- PROVIDED MATERIAL
=======

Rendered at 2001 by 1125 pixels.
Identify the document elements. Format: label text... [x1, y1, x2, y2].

=======

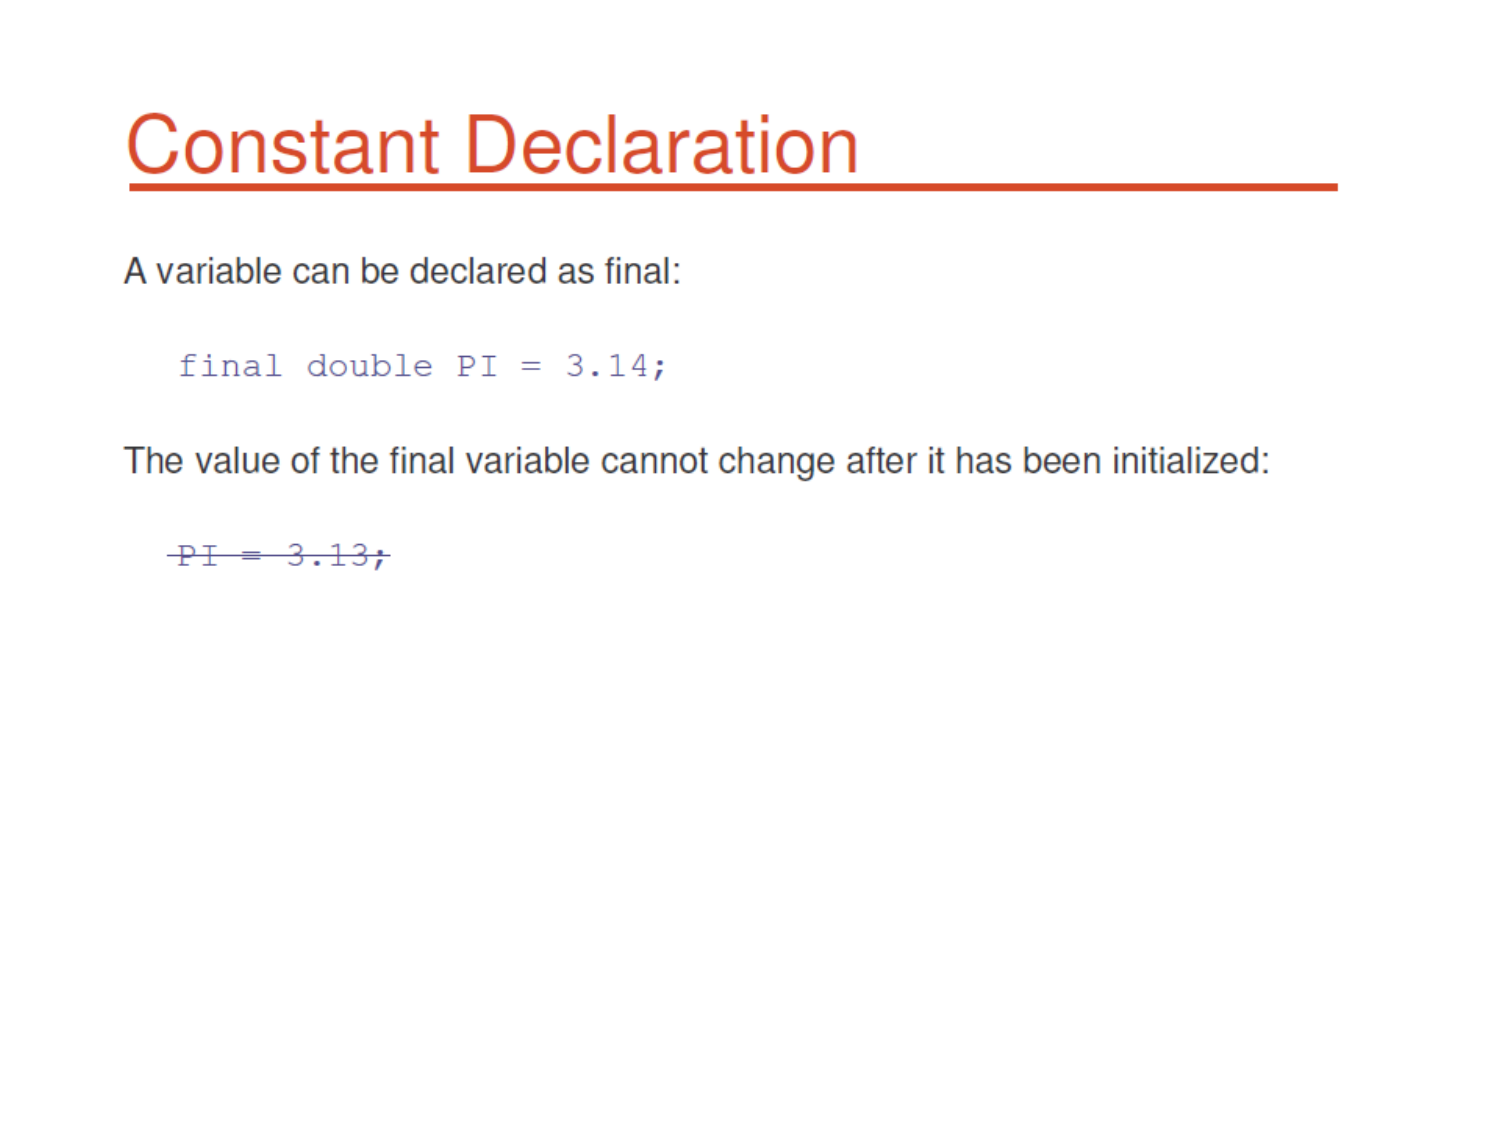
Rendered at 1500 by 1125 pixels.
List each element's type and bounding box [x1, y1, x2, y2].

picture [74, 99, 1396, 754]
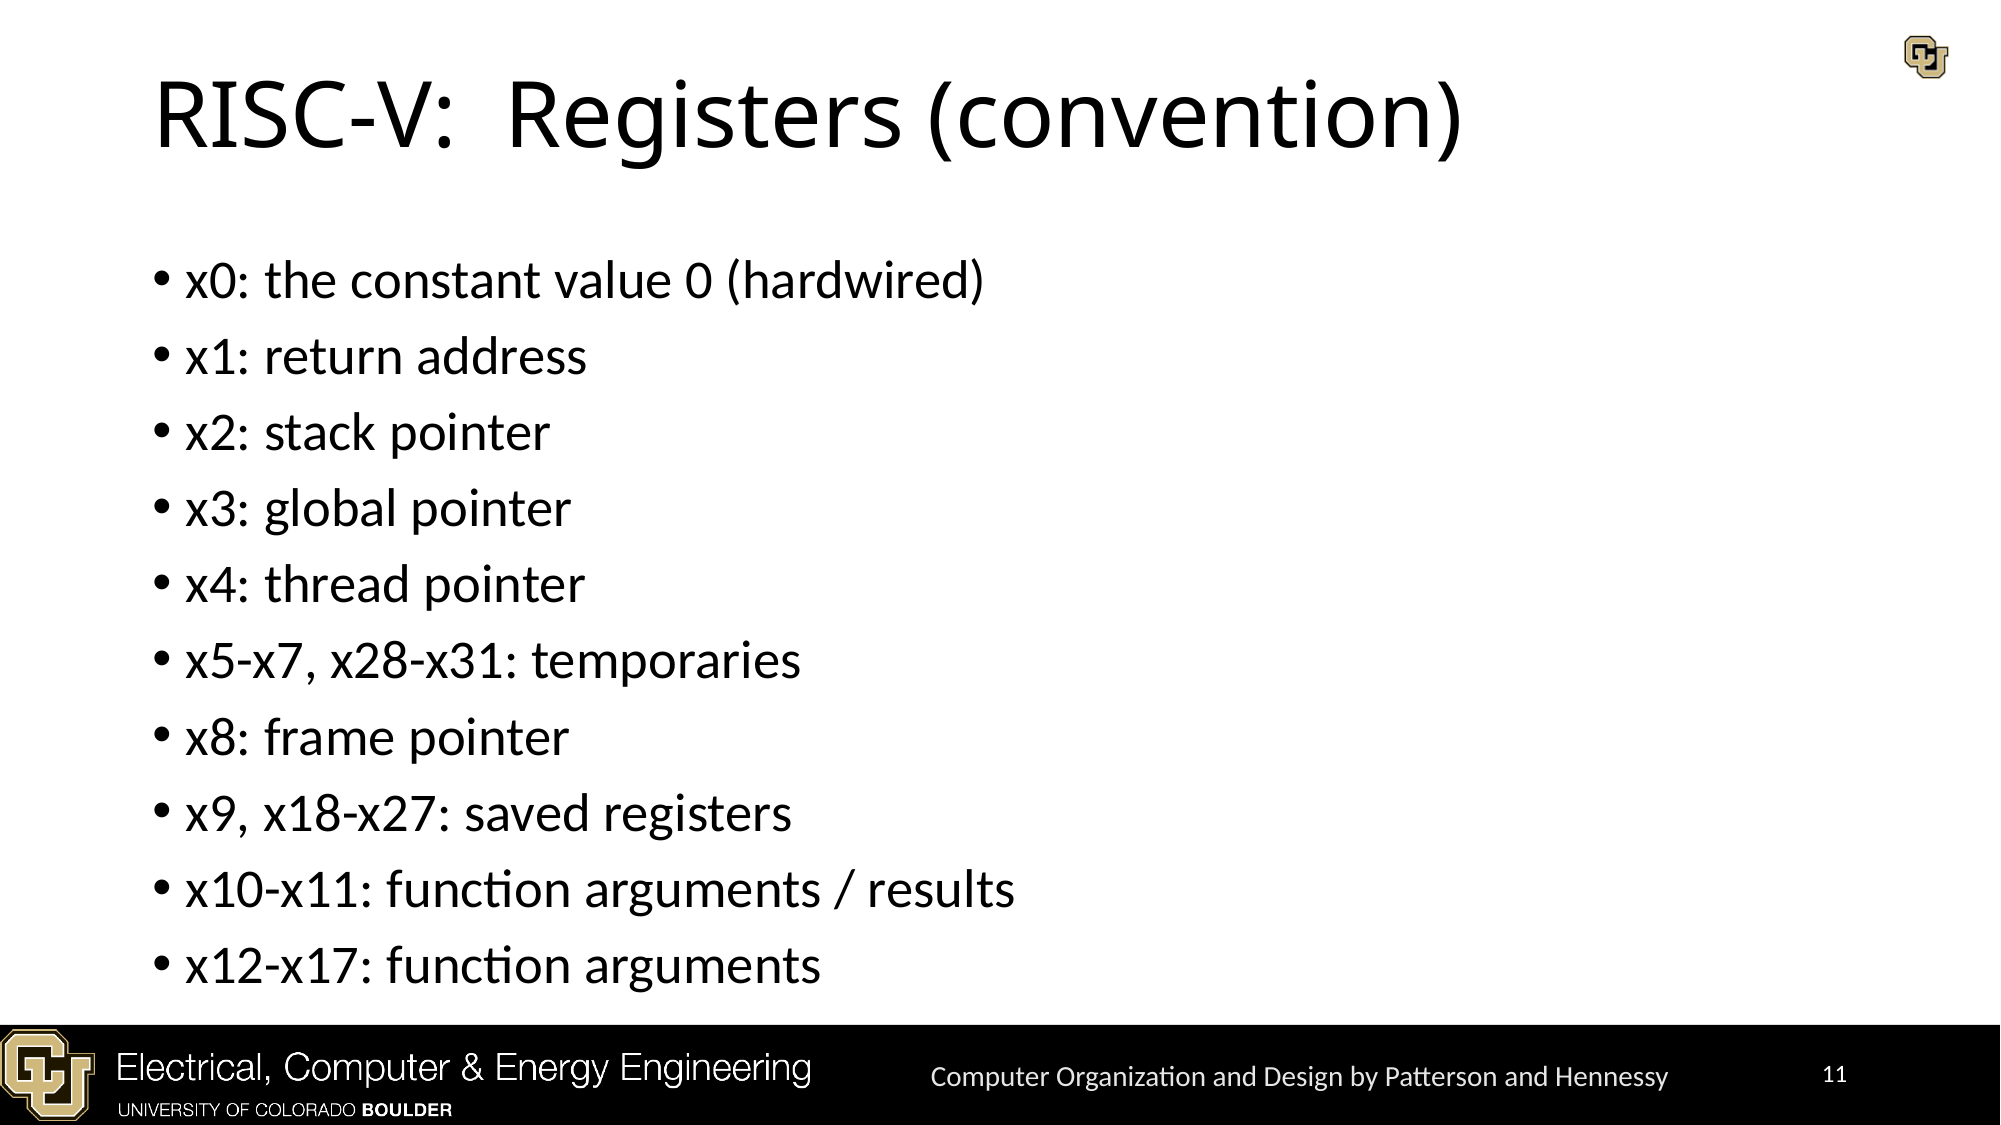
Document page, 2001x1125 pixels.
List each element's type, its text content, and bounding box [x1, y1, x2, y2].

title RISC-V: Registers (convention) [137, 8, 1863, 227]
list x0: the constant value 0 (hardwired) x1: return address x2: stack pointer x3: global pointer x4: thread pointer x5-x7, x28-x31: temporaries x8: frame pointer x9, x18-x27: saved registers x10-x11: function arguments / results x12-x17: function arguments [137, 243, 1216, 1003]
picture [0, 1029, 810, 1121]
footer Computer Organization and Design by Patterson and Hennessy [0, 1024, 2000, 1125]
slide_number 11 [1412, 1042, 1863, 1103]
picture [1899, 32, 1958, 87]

=======

- WHAT THIS TASK INVOLVES
Each line of the material that has the word "Rendered" belongs in the answer.

- SOLUTION TO THIS TASK
Rendered at 2001 by 1125 pixels.
Rendered at 1500 by 1125 pixels.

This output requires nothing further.